*** Opening Information provided ***
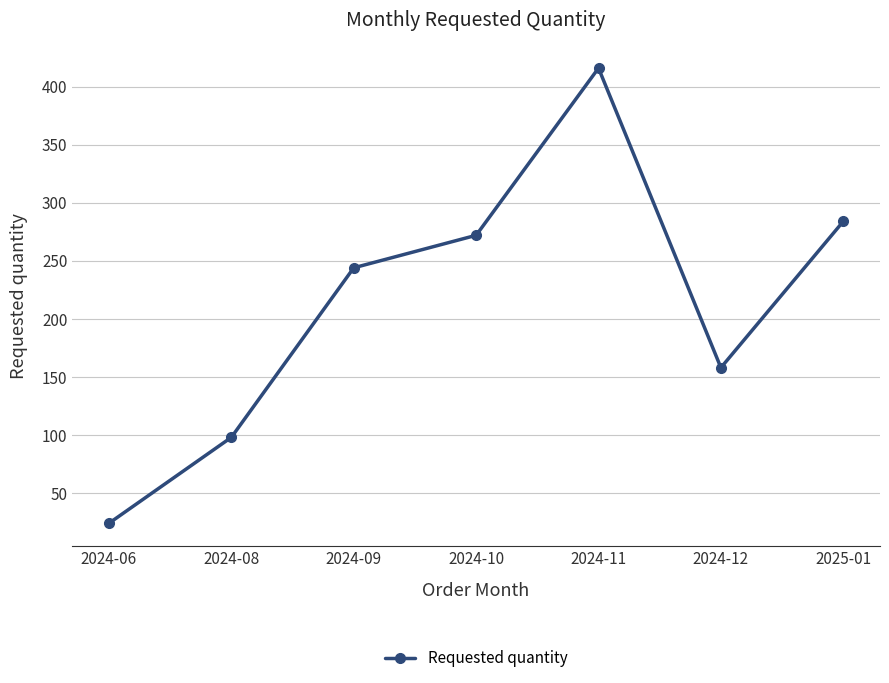

At which label is the value closest to 220?

2024-09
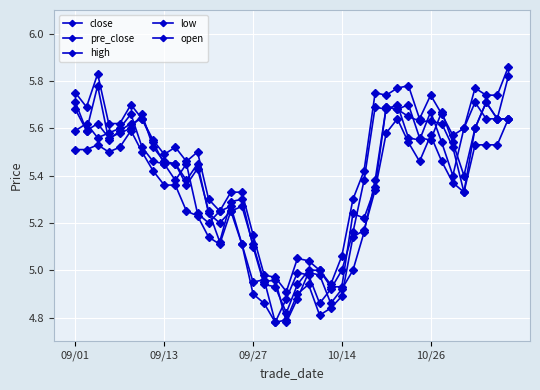

True or false: open and high cross at least once.

False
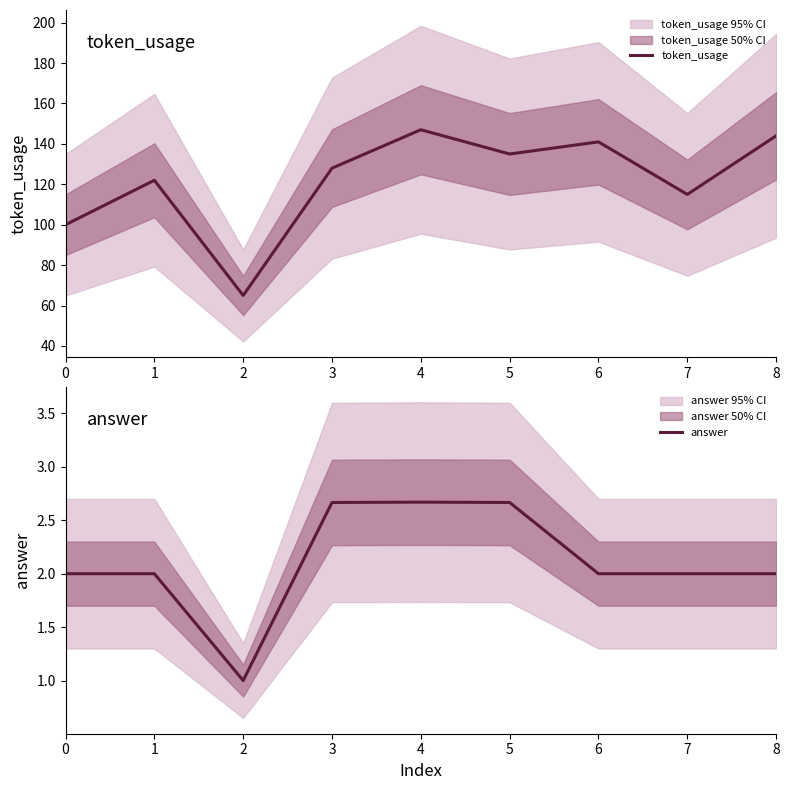

What is the sum of all answer values?

19.0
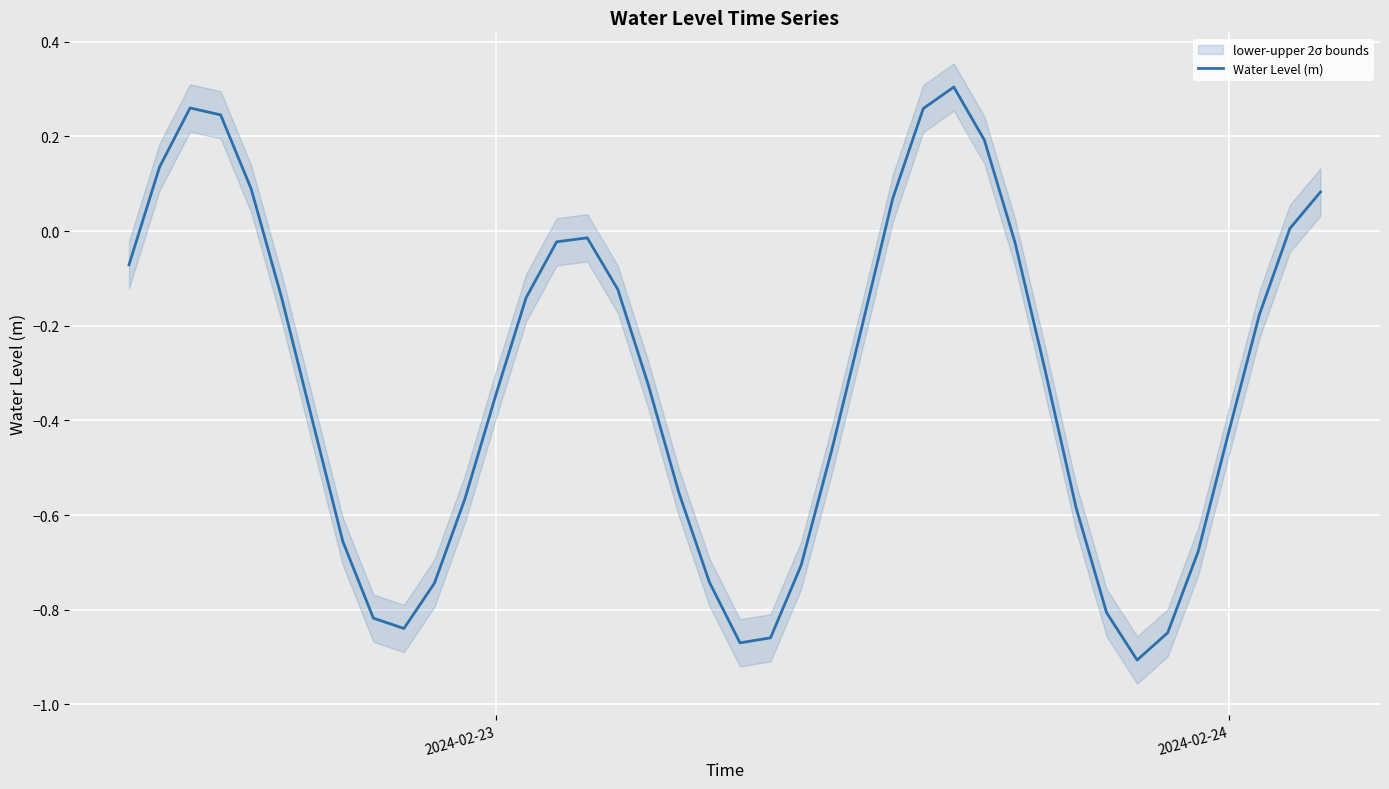

How many lines are shown in the chart?

1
*** Closing Information provided ***
Lay out everything from the line containing "True or false: open" down to the end of the records as a Markdown table with the columns Row and Line, skipping blank lines. Leave the pictures out.

| Row | Line |
|---|---|
| 1 | True or false: open and high cross at least once. |
| 2 | False |
| 3 | What is the sum of all answer values? |
| 4 | 19.0 |
| 5 | How many lines are shown in the chart? |
| 6 | 1 |